* [Página]:
+ + + + + + +

Así es, todos
deseamos algo para navidad. En la medida que transcurre el tiempo nuestros
anhelos se tornan complejos como la propia vida. Atrás van quedando las cartas
al Niño Dios en la que pedimos nuestros juguetes preferidos, ya no son
carritos, metralletas, muñecas Barbie, ni pelotas de futbol. No. Ahora es el PlayStation
y una buena dosis de juegos, una serie de maravillas tecnológicas que
entretienen a los chavalos sin que logren derramar una sola gota de sudor en la
comodidad del sofá de la sala o en la cama de la habitación.
Los mayorcitos
ya no piden la bicicleta último modelo, la pelota FIFA, el bate, la pelota y el
guante de beisbol mucho menos los guantes de boxeo. Quieren el IPhone, una mini
laptop, acceso a internet 24 hours at day
para pasársela “conectado” con sus amigos. La ilusión del viaje a Disney World se
les olvidó porque a diario lo viven.
A los dieciocho
años quieren una motocicleta, aunque sea una Yailing, argumentando que así son
más puntuales en el colegio pero en realidad la necesitan para pasear a la jaña
y escurrirse en cómodos lugares lejos de la vista de sus padres. Y así,
velozmente y sin precauciones, nos hacen abuelos a edad temprana si es que sus
restos no quedaron esparcidos por el asfalto.

+ + + + + + +

* [Filas guardadas]:
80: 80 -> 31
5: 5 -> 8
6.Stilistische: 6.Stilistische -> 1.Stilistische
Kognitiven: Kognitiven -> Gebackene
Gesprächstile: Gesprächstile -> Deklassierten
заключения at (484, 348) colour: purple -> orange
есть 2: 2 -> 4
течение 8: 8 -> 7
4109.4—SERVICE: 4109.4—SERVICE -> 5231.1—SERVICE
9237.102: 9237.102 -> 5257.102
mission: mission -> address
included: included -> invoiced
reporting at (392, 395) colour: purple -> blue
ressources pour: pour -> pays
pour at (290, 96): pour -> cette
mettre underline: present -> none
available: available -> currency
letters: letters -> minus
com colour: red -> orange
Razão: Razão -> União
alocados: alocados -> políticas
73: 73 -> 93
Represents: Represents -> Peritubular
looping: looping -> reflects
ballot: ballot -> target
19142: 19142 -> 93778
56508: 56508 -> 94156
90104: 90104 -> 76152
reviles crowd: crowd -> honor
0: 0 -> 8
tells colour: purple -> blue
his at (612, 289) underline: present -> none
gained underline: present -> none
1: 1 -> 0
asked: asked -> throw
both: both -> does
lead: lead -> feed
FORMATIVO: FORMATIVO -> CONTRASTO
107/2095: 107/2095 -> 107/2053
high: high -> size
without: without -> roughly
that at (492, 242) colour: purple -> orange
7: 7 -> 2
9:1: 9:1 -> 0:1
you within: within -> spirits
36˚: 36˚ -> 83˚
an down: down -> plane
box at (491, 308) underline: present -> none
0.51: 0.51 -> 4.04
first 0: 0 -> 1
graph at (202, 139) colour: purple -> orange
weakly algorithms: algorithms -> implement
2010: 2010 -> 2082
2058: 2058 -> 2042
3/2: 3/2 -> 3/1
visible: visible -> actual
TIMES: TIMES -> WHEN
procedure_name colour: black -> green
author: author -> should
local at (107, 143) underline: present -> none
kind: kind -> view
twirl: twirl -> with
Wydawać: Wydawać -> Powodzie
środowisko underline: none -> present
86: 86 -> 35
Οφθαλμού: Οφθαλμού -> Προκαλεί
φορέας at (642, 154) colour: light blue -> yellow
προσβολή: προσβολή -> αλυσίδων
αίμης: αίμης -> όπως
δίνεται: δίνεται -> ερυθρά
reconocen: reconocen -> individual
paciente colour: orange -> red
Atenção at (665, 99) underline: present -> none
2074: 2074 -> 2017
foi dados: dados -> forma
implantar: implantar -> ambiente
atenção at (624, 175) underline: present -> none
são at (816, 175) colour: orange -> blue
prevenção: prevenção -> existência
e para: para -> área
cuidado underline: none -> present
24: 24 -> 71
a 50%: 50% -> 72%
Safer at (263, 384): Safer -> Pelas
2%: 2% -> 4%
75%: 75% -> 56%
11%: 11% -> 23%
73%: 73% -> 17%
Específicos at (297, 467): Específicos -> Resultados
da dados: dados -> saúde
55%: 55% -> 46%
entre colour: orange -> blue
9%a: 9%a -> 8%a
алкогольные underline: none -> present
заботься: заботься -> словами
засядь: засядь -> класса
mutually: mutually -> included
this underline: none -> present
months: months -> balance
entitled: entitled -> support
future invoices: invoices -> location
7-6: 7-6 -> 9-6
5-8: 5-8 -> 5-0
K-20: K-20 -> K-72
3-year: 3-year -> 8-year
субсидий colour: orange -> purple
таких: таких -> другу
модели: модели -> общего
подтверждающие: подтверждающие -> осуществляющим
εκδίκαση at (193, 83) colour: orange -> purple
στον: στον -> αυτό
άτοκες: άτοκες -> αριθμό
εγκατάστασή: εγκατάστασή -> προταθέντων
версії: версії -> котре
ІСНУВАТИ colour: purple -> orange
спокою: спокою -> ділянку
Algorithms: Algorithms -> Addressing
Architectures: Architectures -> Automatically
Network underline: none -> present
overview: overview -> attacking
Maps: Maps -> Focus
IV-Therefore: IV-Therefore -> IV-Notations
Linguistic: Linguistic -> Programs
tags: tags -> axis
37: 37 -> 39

+ + + + + + +

* [Problema 1]: En el texto sobre los deseos de Navidad, ¿qué quieren los jóvenes a los dieciocho años?
* [Problema 2]: Sigue escribiendo el texto sobre los deseos de Navidad a partir de su última oración.

* [Respuesta correcta 1]: Una motocicleta, aunque sea una Yailing.

* [Respuesta correcta 2]:
Si superaron esa
etapa, si siguen vivos, quieren sacarse la lotería para pagar las deudas que
han contraído porque, al estar acostumbrados a la vida fácil y los salarios
hambrientos que reciben, si es que él y ella tienen empleo, se encuentran hasta
el cuello de jaranas. El aguinaldo, el de verdad, no el Toledo, ni dos días les
aguanta.
Y en ese estado,
con sutileza recurren a nosotros. “Que le vas a regalar a los nietos”, dice
ella. ¿Cómo? ¿Y a mí quién me va a regalar algo? “Hace tu cartita al Niño Dios,
tal vez te perdona todos tus pecados”, responde al dar la vuelta y alejarse. Y
me deja pensando en los deseos en esta etapa de mi vida. Honestamente lo que
deseo es inalcanzable, un overhall es
demasiado caro.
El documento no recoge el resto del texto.